Landsburg, wants us to think of government revenue generation in the context of the whole economy, which for our purposes is a closed system. If the government takes more then there is less left for other purposes.

This is a fine way of looking at things but then we have to make sure that all of our definitions hang together. In particular you have to be consistent in what you mean by fiscal irresponsibility

In the beginning of the post he says

Suppose that year after year, you spend more than you earn. You are worried that you’ve become fiscally irresponsible. Which of the following is not a path back to fiscal sanity for your household?

  1. Spend less.
  2. Earn more.
  3. Stop at the ATM more often so you’ll have more cash in your pocket.

Do we all understand why the answer is C? Good. Now let’s try another one.

Suppose that year after year, your government spends more than it collects in taxes. You are worried that it’s become fiscally irresponsible. Which of the following is not a path back to fiscal sanity for the government?

  1. Spend less.
  2. Collect more taxes.

The answer is not A. Spending less—at least spending less on things you don’t need—can certainly be a path back to fiscal sanity for a government just as it is for a household.

In the first bolded passage he is using the common sense of fiscal irresponsibility. You are spending more than you earn or conversely earning less than you spend.

In the second bolded passage based on he is changing the the usage. Remember he wants to look at a unified government and economy. In that case the government is only spending more than it earns, if it is spending more than its asset yields.

As a very first approximation that means the yield on the government’s asset is the GDP of the United States. That means the government is being irresponsible if it consistently spending more than the entire economy of the United States produces.

If we want to be more accurate we have to adjust that, because the government could not tax 100% of GDP. There is some upper limit to how much the government could possibly tax. Yet, using Landsburgs framework, the government only becomes irresponsible when it crosses that limit and does so year after year.

Moreover, in Landsburg’s framework the deficit tells you nothing about the governments irresponsibility. It only tells you about the timing of taxation. A larger deficit is implicitly just pushing taxes into the future.

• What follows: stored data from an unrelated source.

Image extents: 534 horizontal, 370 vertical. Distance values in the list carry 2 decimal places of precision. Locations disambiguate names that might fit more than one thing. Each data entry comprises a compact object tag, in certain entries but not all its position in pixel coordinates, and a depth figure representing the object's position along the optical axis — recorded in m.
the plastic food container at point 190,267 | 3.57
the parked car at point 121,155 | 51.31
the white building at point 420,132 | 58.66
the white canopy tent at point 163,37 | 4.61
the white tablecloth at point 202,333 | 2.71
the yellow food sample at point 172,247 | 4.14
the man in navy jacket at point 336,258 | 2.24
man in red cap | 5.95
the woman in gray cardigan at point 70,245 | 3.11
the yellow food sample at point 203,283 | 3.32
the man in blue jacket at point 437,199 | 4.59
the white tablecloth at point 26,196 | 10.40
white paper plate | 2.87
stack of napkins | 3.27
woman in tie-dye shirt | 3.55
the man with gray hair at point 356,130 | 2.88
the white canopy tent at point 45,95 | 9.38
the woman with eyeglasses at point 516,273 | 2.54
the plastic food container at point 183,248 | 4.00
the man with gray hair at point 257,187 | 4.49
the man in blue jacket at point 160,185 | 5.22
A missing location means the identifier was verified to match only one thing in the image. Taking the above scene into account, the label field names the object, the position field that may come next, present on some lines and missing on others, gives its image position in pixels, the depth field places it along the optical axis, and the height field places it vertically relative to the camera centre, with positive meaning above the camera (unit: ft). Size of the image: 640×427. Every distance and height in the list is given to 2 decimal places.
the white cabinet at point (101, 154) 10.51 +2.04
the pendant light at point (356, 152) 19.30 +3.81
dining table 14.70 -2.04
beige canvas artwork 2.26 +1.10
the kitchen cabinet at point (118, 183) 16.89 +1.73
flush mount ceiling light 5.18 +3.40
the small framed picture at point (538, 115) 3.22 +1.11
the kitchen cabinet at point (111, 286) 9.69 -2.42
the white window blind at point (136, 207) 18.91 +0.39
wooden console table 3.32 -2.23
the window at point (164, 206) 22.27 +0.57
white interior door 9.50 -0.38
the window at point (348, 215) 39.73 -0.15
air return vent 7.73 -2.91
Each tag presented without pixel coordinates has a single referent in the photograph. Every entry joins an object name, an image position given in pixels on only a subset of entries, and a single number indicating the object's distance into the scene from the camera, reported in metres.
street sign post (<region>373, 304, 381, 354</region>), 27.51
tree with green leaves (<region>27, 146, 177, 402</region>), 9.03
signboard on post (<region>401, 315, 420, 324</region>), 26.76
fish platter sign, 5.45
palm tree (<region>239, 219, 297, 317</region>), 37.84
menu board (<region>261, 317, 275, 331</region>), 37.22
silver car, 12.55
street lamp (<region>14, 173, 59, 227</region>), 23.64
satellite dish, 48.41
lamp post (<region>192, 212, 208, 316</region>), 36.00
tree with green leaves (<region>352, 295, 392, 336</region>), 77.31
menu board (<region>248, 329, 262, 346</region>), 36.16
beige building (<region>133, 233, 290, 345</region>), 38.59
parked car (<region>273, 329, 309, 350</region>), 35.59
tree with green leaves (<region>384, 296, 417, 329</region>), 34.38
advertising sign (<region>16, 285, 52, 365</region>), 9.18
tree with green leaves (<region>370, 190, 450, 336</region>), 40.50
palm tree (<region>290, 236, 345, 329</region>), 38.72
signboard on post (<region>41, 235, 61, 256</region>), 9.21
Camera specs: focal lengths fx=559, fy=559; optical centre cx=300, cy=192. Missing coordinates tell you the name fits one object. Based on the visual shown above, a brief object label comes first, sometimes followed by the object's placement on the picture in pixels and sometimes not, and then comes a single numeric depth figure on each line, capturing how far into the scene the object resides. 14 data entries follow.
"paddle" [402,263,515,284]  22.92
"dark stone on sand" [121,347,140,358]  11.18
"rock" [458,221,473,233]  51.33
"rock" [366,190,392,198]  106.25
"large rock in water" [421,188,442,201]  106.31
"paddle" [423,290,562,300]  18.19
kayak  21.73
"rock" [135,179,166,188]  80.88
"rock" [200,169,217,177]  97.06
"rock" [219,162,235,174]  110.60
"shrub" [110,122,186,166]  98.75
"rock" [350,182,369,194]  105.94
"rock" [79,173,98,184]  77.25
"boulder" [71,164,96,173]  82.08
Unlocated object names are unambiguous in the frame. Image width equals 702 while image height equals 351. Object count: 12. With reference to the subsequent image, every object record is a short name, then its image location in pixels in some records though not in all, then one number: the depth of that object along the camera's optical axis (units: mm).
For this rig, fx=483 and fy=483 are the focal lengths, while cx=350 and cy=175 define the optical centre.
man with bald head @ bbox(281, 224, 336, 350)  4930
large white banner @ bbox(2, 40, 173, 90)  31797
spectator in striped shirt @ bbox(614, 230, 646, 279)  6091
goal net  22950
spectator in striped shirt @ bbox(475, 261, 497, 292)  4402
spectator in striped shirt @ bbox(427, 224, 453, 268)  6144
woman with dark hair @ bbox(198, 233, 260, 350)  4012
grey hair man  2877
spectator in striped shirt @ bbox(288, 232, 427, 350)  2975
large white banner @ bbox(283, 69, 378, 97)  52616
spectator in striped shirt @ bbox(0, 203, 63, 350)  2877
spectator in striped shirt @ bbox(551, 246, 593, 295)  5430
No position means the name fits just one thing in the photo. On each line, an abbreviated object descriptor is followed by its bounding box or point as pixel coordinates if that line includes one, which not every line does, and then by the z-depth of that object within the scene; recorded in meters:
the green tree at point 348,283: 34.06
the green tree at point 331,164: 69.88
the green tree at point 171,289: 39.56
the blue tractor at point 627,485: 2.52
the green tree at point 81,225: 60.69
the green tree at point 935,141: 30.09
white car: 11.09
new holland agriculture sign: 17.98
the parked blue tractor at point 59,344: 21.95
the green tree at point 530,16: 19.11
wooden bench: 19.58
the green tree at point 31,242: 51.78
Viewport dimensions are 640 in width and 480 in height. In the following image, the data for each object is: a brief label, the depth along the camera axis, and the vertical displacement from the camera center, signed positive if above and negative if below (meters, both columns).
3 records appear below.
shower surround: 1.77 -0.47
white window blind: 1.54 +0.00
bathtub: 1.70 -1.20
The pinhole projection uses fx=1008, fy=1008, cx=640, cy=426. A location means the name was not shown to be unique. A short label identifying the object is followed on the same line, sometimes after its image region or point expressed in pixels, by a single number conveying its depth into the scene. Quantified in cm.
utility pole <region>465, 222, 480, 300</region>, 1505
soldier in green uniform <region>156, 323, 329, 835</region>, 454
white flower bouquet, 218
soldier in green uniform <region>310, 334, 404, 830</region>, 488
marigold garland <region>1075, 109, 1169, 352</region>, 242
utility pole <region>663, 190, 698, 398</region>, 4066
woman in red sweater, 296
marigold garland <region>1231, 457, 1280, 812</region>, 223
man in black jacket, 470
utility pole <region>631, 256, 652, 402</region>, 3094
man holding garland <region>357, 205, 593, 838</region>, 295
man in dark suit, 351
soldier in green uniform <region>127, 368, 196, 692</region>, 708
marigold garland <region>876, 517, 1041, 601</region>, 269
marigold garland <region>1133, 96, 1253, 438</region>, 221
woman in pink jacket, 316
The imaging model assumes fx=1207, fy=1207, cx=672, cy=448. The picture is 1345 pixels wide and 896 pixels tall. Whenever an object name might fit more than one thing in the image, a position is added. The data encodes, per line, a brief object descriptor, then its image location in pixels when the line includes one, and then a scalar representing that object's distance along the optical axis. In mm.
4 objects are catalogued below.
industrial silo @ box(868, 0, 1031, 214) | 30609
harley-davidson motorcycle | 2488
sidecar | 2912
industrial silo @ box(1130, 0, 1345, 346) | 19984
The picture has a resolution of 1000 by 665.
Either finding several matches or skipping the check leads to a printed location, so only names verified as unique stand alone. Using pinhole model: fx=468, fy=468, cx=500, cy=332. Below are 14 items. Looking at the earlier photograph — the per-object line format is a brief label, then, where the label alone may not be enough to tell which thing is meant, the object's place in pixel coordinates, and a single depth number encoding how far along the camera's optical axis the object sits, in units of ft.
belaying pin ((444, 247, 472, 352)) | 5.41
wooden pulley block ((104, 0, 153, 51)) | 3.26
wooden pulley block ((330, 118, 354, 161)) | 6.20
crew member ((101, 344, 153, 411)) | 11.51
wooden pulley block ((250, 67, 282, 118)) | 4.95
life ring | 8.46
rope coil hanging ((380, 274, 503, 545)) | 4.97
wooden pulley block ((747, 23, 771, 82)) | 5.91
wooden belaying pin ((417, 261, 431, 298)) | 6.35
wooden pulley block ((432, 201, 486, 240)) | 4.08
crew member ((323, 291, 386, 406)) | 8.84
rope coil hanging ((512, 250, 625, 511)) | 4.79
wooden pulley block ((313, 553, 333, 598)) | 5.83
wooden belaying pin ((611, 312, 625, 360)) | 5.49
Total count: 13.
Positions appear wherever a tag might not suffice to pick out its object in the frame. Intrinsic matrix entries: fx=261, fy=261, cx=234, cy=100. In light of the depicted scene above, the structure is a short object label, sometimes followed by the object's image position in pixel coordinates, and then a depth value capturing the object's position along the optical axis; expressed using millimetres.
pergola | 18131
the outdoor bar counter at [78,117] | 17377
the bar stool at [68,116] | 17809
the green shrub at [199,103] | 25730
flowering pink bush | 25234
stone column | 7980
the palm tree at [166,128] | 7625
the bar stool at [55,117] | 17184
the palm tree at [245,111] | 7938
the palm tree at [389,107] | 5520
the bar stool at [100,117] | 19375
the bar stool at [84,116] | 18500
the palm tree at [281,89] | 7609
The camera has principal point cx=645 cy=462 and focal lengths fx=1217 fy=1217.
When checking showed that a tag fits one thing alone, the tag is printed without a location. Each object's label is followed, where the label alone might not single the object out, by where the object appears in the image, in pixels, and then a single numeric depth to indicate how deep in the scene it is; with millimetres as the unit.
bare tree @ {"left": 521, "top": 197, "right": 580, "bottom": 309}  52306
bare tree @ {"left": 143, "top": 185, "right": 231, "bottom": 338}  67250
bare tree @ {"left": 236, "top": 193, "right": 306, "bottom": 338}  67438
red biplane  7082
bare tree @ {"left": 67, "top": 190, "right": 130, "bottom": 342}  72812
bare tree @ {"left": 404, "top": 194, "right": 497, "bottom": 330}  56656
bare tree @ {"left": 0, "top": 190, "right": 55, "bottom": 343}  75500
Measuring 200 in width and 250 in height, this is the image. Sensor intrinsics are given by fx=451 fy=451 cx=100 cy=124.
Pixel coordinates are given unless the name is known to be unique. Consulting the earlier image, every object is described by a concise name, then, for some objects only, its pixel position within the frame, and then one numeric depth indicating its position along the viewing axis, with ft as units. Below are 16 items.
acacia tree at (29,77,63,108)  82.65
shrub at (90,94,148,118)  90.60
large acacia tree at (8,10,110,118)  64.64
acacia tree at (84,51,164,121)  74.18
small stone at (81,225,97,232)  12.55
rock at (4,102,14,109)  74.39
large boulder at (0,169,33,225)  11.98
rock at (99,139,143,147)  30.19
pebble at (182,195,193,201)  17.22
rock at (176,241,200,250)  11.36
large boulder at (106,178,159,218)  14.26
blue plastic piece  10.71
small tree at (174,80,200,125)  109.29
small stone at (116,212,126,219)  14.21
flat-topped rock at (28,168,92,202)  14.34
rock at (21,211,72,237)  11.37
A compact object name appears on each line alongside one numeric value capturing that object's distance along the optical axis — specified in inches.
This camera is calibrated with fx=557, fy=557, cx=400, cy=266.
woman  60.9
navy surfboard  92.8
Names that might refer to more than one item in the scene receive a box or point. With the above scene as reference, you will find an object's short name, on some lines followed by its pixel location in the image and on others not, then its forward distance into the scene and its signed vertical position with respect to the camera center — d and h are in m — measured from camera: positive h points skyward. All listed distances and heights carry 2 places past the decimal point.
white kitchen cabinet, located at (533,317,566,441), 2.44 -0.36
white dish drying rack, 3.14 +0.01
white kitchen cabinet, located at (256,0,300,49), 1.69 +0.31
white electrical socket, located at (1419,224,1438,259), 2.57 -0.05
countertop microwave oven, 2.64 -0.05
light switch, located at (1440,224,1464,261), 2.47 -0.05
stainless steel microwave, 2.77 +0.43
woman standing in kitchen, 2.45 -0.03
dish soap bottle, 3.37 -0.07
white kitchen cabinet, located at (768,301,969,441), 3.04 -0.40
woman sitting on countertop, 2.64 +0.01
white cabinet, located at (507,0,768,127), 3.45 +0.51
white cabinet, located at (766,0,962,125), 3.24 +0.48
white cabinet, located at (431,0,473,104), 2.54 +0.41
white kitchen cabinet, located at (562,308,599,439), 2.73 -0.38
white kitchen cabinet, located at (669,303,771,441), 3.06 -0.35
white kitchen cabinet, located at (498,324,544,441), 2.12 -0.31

We can work the entire problem in this framework. You just don’t want to switch frameworks in the middle. You don’t want to suggest that government revenue being below government spending is a sign of fiscal irresponsibility if you are considering the entire taxing authority of the US government as its fundamental asset base.

The larger point here – and it applies to issues like the trust fund – is that the framework we use doesn’t change the answer to problem if we are consistent. Different frameworks appeal to different intuitions and you can get messed up if you switch in the middle, but you can’t make the fundamental relationships change by restructuring the grammar of the conversation.